“Full Employment” Useful Idiots

The modern economy is stuck in a major rut. Productivity gains have not matched wage inflation, and productivity itself is relatively stagnant, particularly in the UK. Job provision is being increasingly concentrated in low-pay sectors, with temporary work and part-time contracts creating a modern precariat of working class individuals, students and other members of a general lumpenproletariat. Mechanisation and technology gains are captured by capitalist interests through IP rights and state-funding of corporate research, meaning that increasingly people are not just being made precarious, but are simply losing their jobs as well as any state-support. Such an existence is both undesirable and extremely distressing. Rather than markets freeing entrepreneurial spirits and creating a class of Konkinite contractors, free from the vagaries of state-capitalism, they have been wrought by the demands of that system and have created what I’ve described.

Thus obviously there need to be alternatives which can combat this system as well as develop an alternative methodology and praxis which supersedes it. There are innumerable such ideas floating on the internet and in policy and journal papers. One, however, seems to have really stuck its head above the parapet: a jobs guarantee which creates the conditions for full employment. This idea has been around for years, and had been inculcated in elements of the Bretton Woods system by giving national governments significant room for manoeuvre when it came to economic decision-making. Nowadays, in a financialised world where speculation provides more economic growth than manufacturing in most Western countries, this idea has gained significant traction. What better to unlock the productive potentials of the unemployed and underemployed. What better to provide a workforce for “necessary” infrastructure projects and home-building programs.

Unfortunately the proponents of such ideas generally tend to act as useful idiots for the generalities of capitalism and its systemic creation through the state. Capitalism has relied on these myriad infrastructure projects to increase their levels of capital valorisation and expand the means through which it is realised. Artificial economies of scale are effectively subsidised by state projects, whether that be the railway land grants of the 19th century, the mass enclosures of common land in Britain, or the interstate programs of the 50s and 60s. All have served the purpose of capital centralisation, land speculation and the glorification of profit. Further, with the myriad crises of capitalism, there is nothing more useful than a state that can soak up both excess labour and excess product. From this, we see the military-industrial complex (which provides outlets for information technology and research funding) and the prison-industrial complex (which provides one method for the distribution of surplus labour).

More systemically such job guarantees ingrain the main method of capital accumulation, that of the wage labour relation and the alienation of the labourer from the means of production. Simply giving such means over to the state does not limit this fundamental social relation. Rather, it gives it legitimacy and furthers the means of centralisation of capital as labour can be used for multiple productive outlets rather than those of individual capitals. You simply end up with a stratified Marxian nightmare.

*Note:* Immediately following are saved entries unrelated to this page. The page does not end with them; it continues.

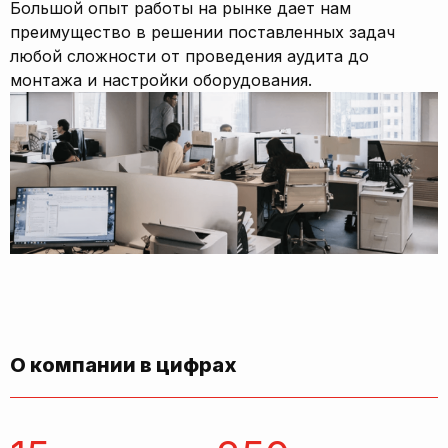
Большой опыт работы на рынке дает нам
преимущество в решении поставленных задач
любой сложности от проведения аудита до
монтажа и настройки оборудования.
О компании в цифрах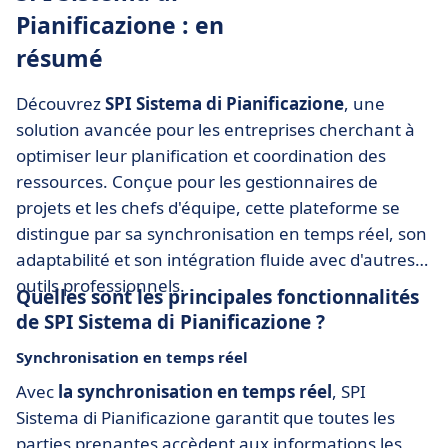
Pianificazione : en
résumé
Découvrez
SPI Sistema di Pianificazione
, une
solution avancée pour les entreprises cherchant à
optimiser leur planification et coordination des
ressources. Conçue pour les gestionnaires de
projets et les chefs d'équipe, cette plateforme se
distingue par sa synchronisation en temps réel, son
adaptabilité et son intégration fluide avec d'autres
outils professionnels.
Quelles sont les principales fonctionnalités
de SPI Sistema di Pianificazione ?
Synchronisation en temps réel
Avec
la synchronisation en temps réel
, SPI
Sistema di Pianificazione garantit que toutes les
parties prenantes accèdent aux informations les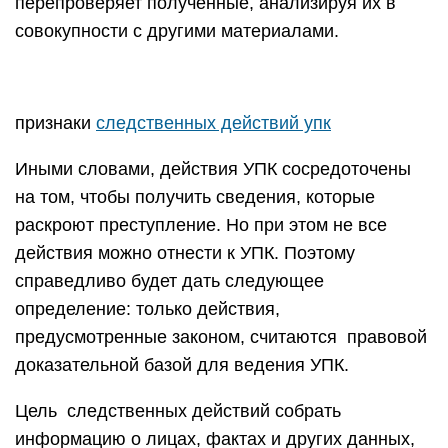
перепроверяет полученные, анализируя их в
совокупности с другими материалами.
признаки
следственных действий упк
Иными словами, действия УПК сосредоточены
на том, чтобы получить сведения, которые
раскроют преступление. Но при этом не все
действия можно отнести к УПК. Поэтому
справедливо будет дать следующее
определение: только действия,
предусмотренные законом, считаются правовой
доказательной базой для ведения УПК.
Цель следственных действий собрать
информацию о лицах, фактах и других данных,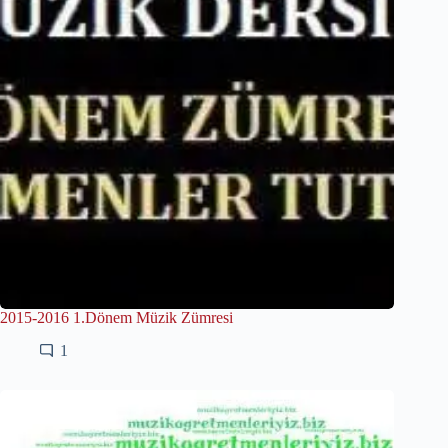
2015-2016 1.Dönem Müzik Zümresi
1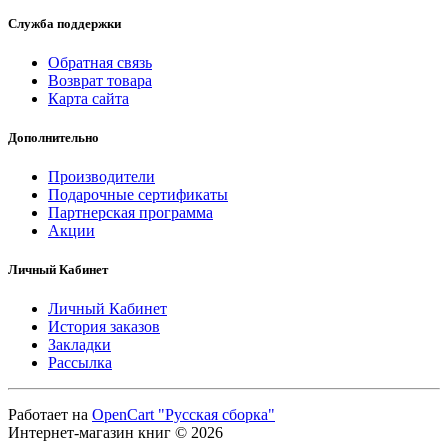
Служба поддержки
Обратная связь
Возврат товара
Карта сайта
Дополнительно
Производители
Подарочные сертификаты
Партнерская программа
Акции
Личный Кабинет
Личный Кабинет
История заказов
Закладки
Рассылка
Работает на
OpenCart "Русская сборка"
Интернет-магазин книг © 2026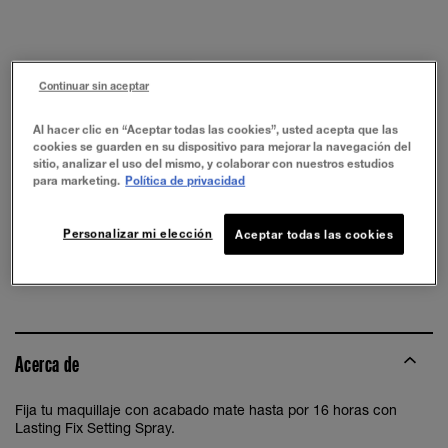
PRUÉBALO
Continuar sin aceptar
Al hacer clic en “Aceptar todas las cookies”, usted acepta que las
cookies se guarden en su dispositivo para mejorar la navegación del
sitio, analizar el uso del mismo, y colaborar con nuestros estudios
para marketing.
Política de privacidad
Personalizar mi elección
Aceptar todas las cookies
Lasting Fix
Acerca de
Fija tu maquillaje con acabado mate hasta por 16 horas con
Lasting Fix Setting Spray.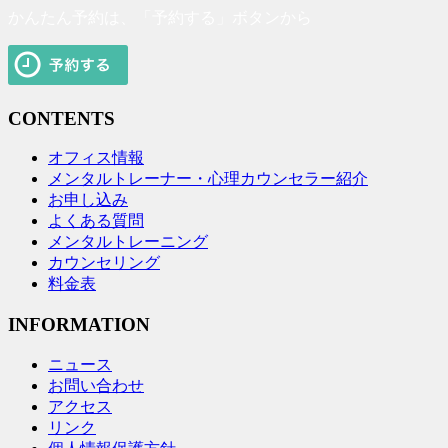
かんたん予約は、「予約する」ボタンから
CONTENTS
オフィス情報
メンタルトレーナー・心理カウンセラー紹介
お申し込み
よくある質問
メンタルトレーニング
カウンセリング
料金表
INFORMATION
ニュース
お問い合わせ
アクセス
リンク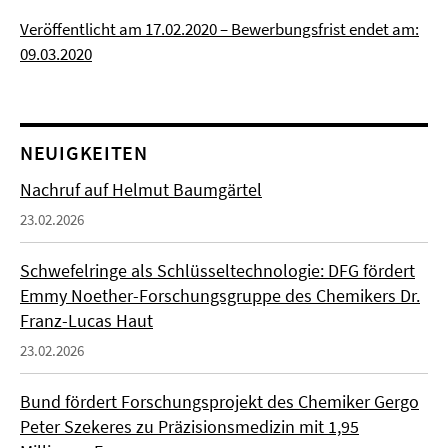
Veröffentlicht am 17.02.2020 – Bewerbungsfrist endet am:
09.03.2020
NEUIGKEITEN
Nachruf auf Helmut Baumgärtel
23.02.2026
Schwefelringe als Schlüsseltechnologie: DFG fördert
Emmy Noether-Forschungsgruppe des Chemikers Dr.
Franz-Lucas Haut
23.02.2026
Bund fördert Forschungsprojekt des Chemiker Gergo
Peter Szekeres zu Präzisionsmedizin mit 1,95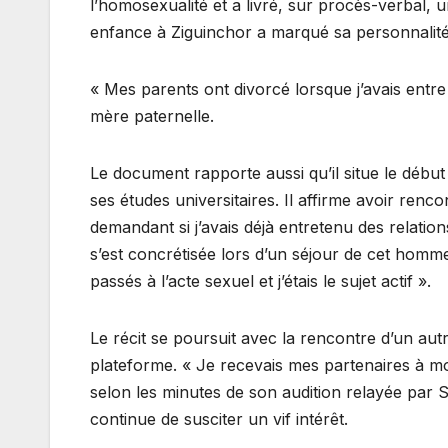
l’homosexualité et a livré, sur procès-verbal, 
enfance à Ziguinchor a marqué sa personnalité
« Mes parents ont divorcé lorsque j’avais entre 4
mère paternelle.
Le document rapporte aussi qu’il situe le début
ses études universitaires. Il affirme avoir ren
demandant si j’avais déjà entretenu des relati
s’est concrétisée lors d’un séjour de cet homm
passés à l’acte sexuel et j’étais le sujet actif ».
Le récit se poursuit avec la rencontre d’un au
plateforme. « Je recevais mes partenaires à mon 
selon les minutes de son audition relayée par S
continue de susciter un vif intérêt.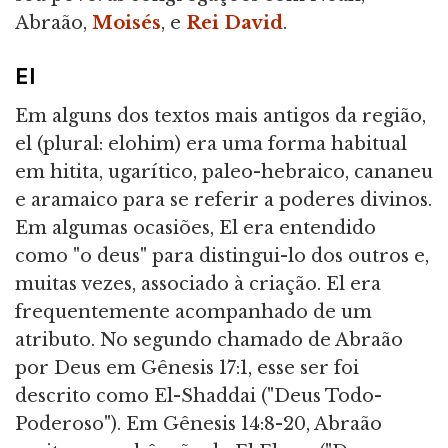
Abraão,
Moisés
, e
Rei David
.
EI
Em alguns dos textos mais antigos da região,
el (plural: elohim) era uma forma habitual
em hitita, ugarítico, paleo-hebraico, cananeu
e aramaico para se referir a poderes divinos.
Em algumas ocasiões, El era entendido
como "o deus" para distingui-lo dos outros e,
muitas vezes, associado à criação. El era
frequentemente acompanhado de um
atributo. No segundo chamado de Abraão
por Deus em Gênesis 17:1, esse ser foi
descrito como El-Shaddai ("Deus Todo-
Poderoso"). Em Gênesis 14:8-20, Abraão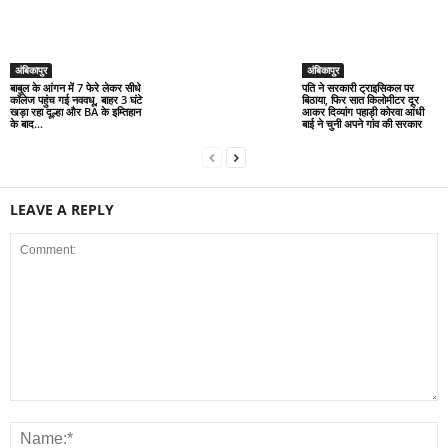
LEAVE A REPLY
Save my name, email, and website in this browser for the next time I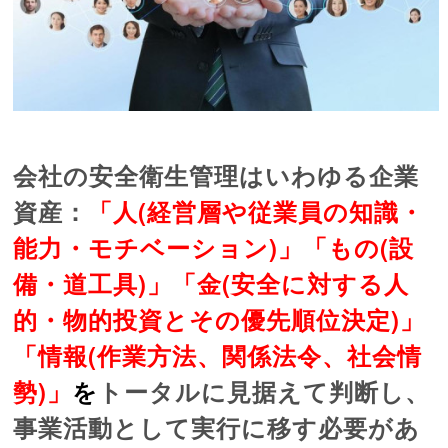
会社の安全衛生管理はいわゆる企業
資産：
「人(経営層や従業員の知識・
能力・モチベーション)」「もの(設
備・道工具)」「金(安全に対する人
的・物的投資とその優先順位決定)」
「情報(作業方法、関係法令、社会情
勢)」
を
トータルに見据えて判断し、
事業活動として実行に移す必要があ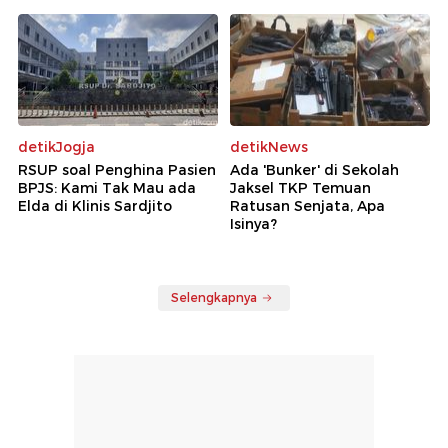
detikJogja
detikNews
RSUP soal Penghina Pasien
Ada 'Bunker' di Sekolah
BPJS: Kami Tak Mau ada
Jaksel TKP Temuan
Elda di Klinis Sardjito
Ratusan Senjata, Apa
Isinya?
Selengkapnya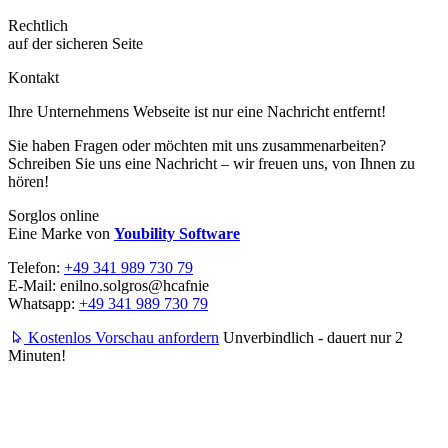
Rechtlich
auf der sicheren Seite
Kontakt
Ihre Unternehmens Webseite ist nur eine Nachricht entfernt!
Sie haben Fragen oder möchten mit uns zusammenarbeiten?
Schreiben Sie uns eine Nachricht – wir freuen uns, von Ihnen zu
hören!
Sorglos online
Eine Marke von
Youbility Software
Telefon:
+49 341 989 730 79
E-Mail:
enilno.solgros@hc
afnie
Whatsapp:
+49 341 989 730 79
Kostenlos Vorschau anfordern
Unverbindlich - dauert nur 2
Minuten!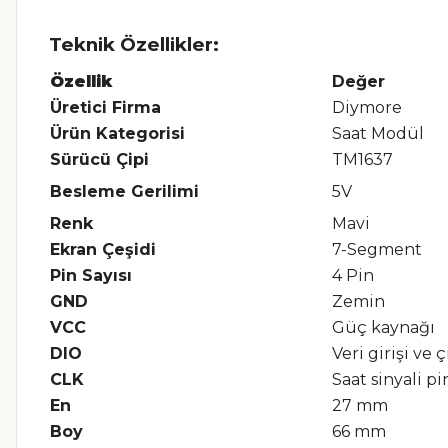
Teknik Özellikler:
Özellik
Değer
Üretici Firma
Diymore
Ürün Kategorisi
Saat Modül
Sürücü Çipi
TM1637
Besleme Gerilimi
5V
Renk
Mavi
Ekran Çeşidi
7-Segment
Pin Sayısı
4 Pin
GND
Zemin
VCC
Güç kaynağı
DIO
Veri girişi ve 
CLK
Saat sinyali pi
En
27 mm
Boy
66 mm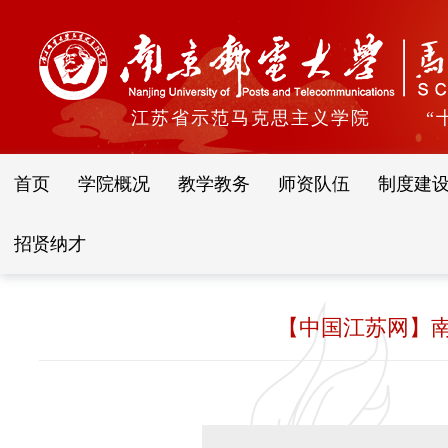
江苏省示范马克思主义学院
“
首页
学院概况
教学教务
师资队伍
制度建
招贤纳才
【中国江苏网】南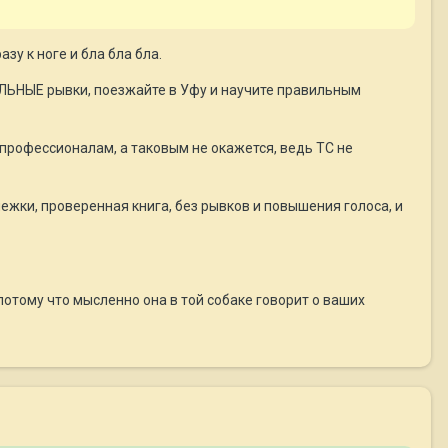
зу к ноге и бла бла бла.
ВИЛЬНЫЕ рывки, поезжайте в Уфу и научите правильным
профессионалам, а таковым не окажется, ведь ТС не
жки, проверенная книга, без рывков и повышения голоса, и
 потому что мысленно она в той собаке говорит о ваших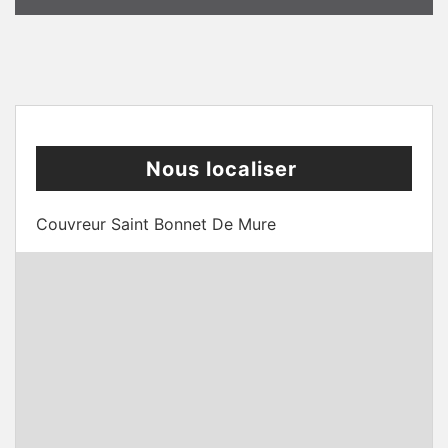
Nous localiser
Couvreur Saint Bonnet De Mure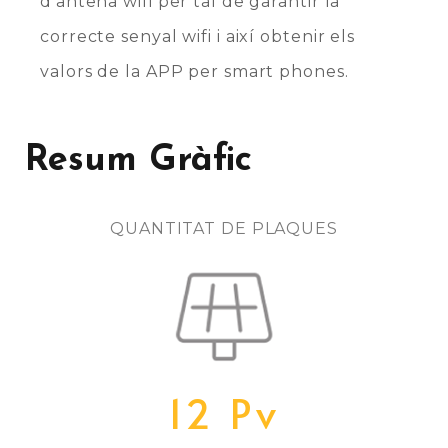
d’antena wifi per tal de garantir la
correcte senyal wifi i així obtenir els
valors de la APP per smart phones.
Resum Gràfic
QUANTITAT DE PLAQUES
12 Pv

Meanwhile, the things that actually provide economic prosperity (good capital access, the freeing of entrepreneurial capacities, autonomy in the workplace, the limitation of monopolisation through free market competition) are crushed under the corporate-state nexus. Job guarantees are not an alternative to the current means of capitalism. If anything, they may provide a stop-gap to the internal dynamics of capitalism, which necessitate crises. State action simply gives stabilisation. The real problems are the wage labour relation and the monopolisation of the means of production, not that there aren’t enough piecemeal jobs to pass around.

Real, radical change will only come from the ground-up, in civil society and communities. It will not come from any action created by the state or any of its parasitic organisations and interests. It will be developed out the destruction of the major capitalist monopolies, those of land, money, intellectual property, tariffs and transport subsidies. No state will ever achieve such as it has historically acted as the benefactor of these monopolies. Only concerted action through agorist and syndicalist lenses will provide radical alternatives to the current system. Struggles through the prism of the state, as seen in the fights for trade unionism and a welfare state, have now failed. The antagonistic relation of state and civil society is not reparable, and nor has it ever been. Alternatives need to be created, as they have been and continue to be all the over the world. Whether those be the time banks and alternative currencies that exist in Greece, the alternative production systems in hackerspaces and small production outlets (which show the uselessness of mass production) or the cooperative economic systems that exist in Spain or South America, it does not matter. Only when such alternatives can be constructed continually and successfully will we see the plethora of systemic action which can combat capitalism. This will never come from “full employment” ideologies and the useful idiots whom infect radical discourse.